> [TASK DIRECTIONS] Can you rewrite the text of the entries below with every "ŠKATLICA" changed to "ŠKATLA" and nothing else altered, leaving the pictures out of your answer?

= = = = = = =

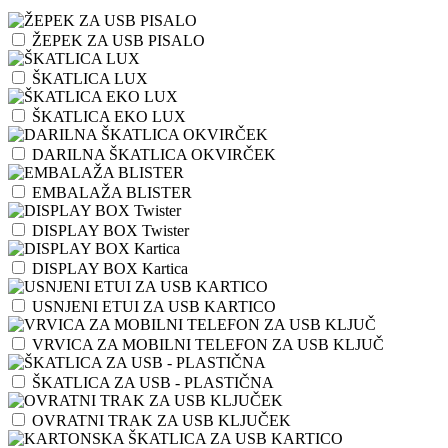
ŽEPEK ZA USB PISALO
ŠKATLICA LUX
ŠKATLICA EKO LUX
DARILNA ŠKATLICA OKVIRČEK
EMBALAŽA BLISTER
DISPLAY BOX Twister
DISPLAY BOX Kartica
USNJENI ETUI ZA USB KARTICO
VRVICA ZA MOBILNI TELEFON ZA USB KLJUČ
ŠKATLICA ZA USB - PLASTIČNA
OVRATNI TRAK ZA USB KLJUČEK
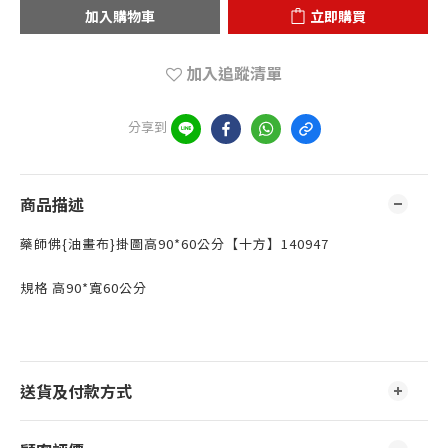
加入購物車
立即購買
加入追蹤清單
分享到
商品描述
藥師佛{油畫布}掛圖高90*60公分【十方】140947
規格 高90*寬60公分
送貨及付款方式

= = = = = = =

> [ANSWER BOX]
ŽEPEK ZA USB PISALO
ŠKATLA LUX
ŠKATLA EKO LUX
DARILNA ŠKATLA OKVIRČEK
EMBALAŽA BLISTER
DISPLAY BOX Twister
DISPLAY BOX Kartica
USNJENI ETUI ZA USB KARTICO
VRVICA ZA MOBILNI TELEFON ZA USB KLJUČ
ŠKATLA ZA USB - PLASTIČNA
OVRATNI TRAK ZA USB KLJUČEK
加入購物車
立即購買
加入追蹤清單
分享到
商品描述
藥師佛{油畫布}掛圖高90*60公分【十方】140947
規格 高90*寬60公分
送貨及付款方式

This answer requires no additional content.